━━━ Excerpted passage

Adrian Crowley: Luckily I had already started writing songs for Season Of The Sparks before Long Distance Swimmer was even released. With ‘..Swimmer’ I had experienced a frustrating year of waiting around for it to see the light of day. So in the end I just started writing for a new record. When ‘..Swimmer’ finally came out I had lost any sense of expectation – though the songs were still very much close to me, I moved on in a sense. So when it got such a massively positive response I was bowled over. I did start feeling a sort of pressure to deliver something of similar worth,however in terms of a follow up record.There was a period of a few months before I started recording Season of The Sparks when I started questioning everything but a point has to come when you shut the door and forget about expectations and just concentrate on making something that resonates with you.
When Ryan Adams mentioned me in Rolling Stone it was like suddenly I realised that my music might have wings of its own. It was a very flattering thing to happen and completely out of the blue as well. It did wonders for my spirit.

Sonic Reducer: How did you come up with the idea to cover the Ivor Cutler song “Squeeze bees”?

━━━━━━
━━━ Recorded data

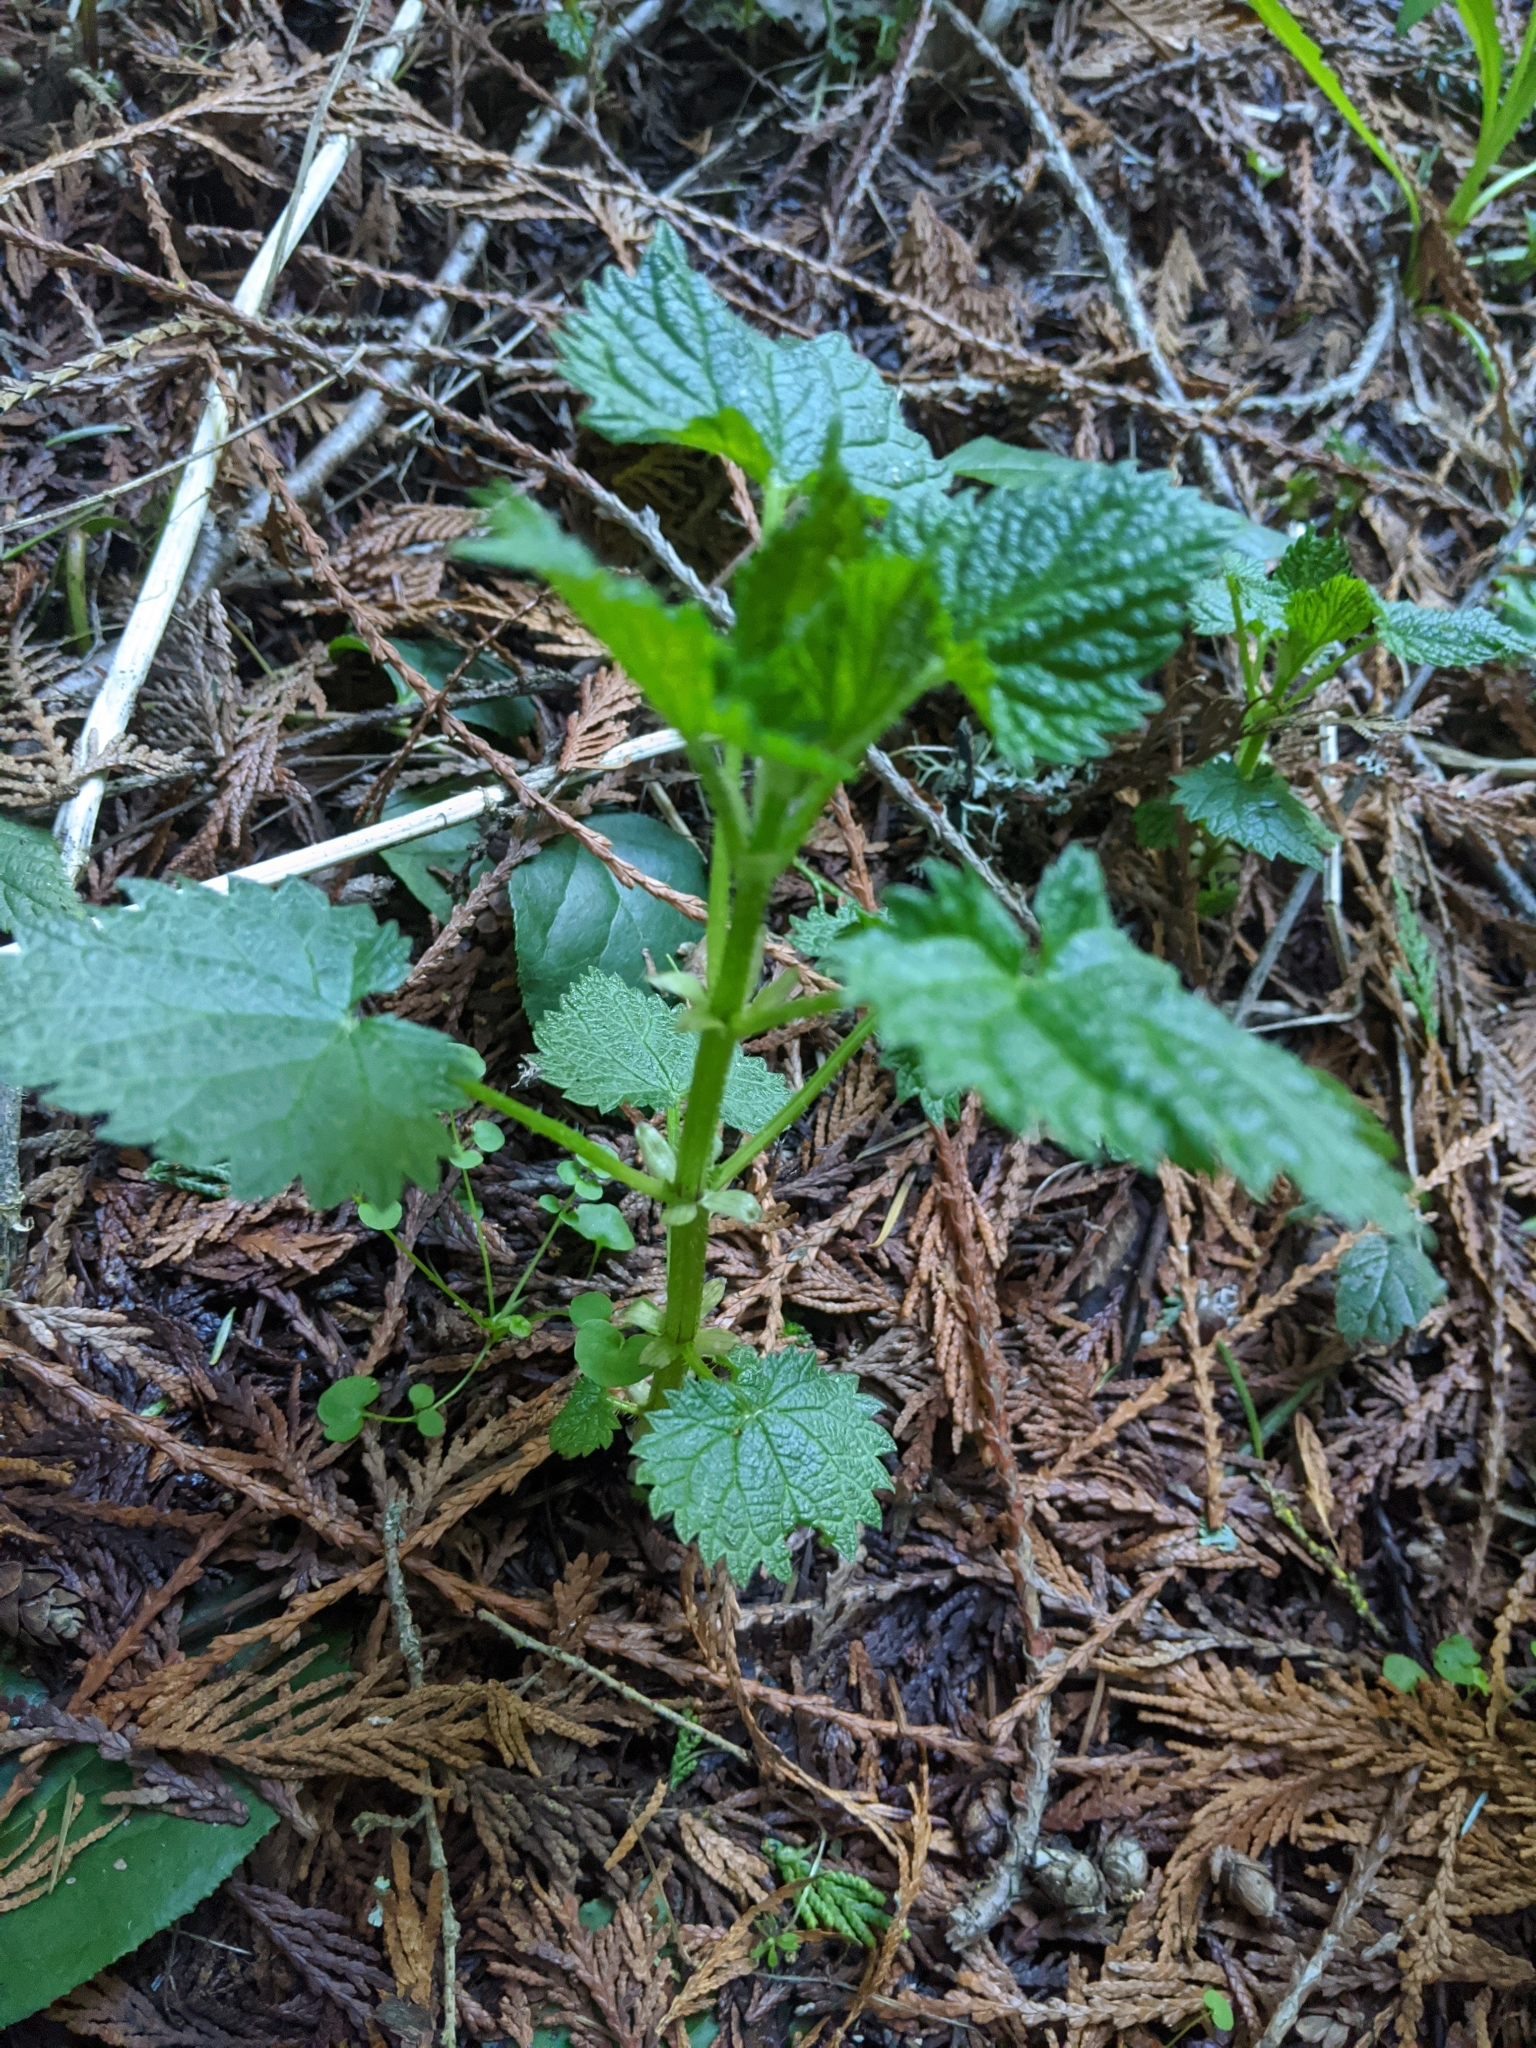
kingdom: Plantae
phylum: Tracheophyta
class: Magnoliopsida
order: Rosales
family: Urticaceae
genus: Urtica
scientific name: Urtica gracilis
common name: Slender stinging nettle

━━━━━━

Pick up the Adrian Crowley interview after its final sentence and continue it. The listing is not needed for this work.

Adrian Crowley: That came about very naturally, in fact. Soon after he passed away I was approached by some concert promoters in Aberdeen in Scotland to take part in an Ivor Cutler tribute
night. Although I had been a fan of his music for years I was daunted by the idea of ever attempting to tackle one of his compositions. I remember the concert was scheduled for early January 2007 and I spent most of Christmas working on interpretations of two of his songs- ‘Squeeze Bees’ and ‘A Bubble Or Two’. The concert was a success and I continued to play ‘Squeeze Bees’ live so when it came to recording a new record I thought it would be nice to include it in the list of songs. I had actually started mixing it before I suggested to my friend Stephen Shannon (the recording engineer) that maybe I should try recording ‘Squeeze Bees’.The microphone and amp were already set up in the live room so the whole song took less than an hour to capture.I’m glad it made it onto the record and I hope the Cutler Family would be happy with it if they heard it.

Sonic Reducer: My favorite song on “Season Of The Sparks” is the other bee song “The Beekeeper’s Wife”. It reminds me of some great Richard Hawley songs. What´s the story behind this song?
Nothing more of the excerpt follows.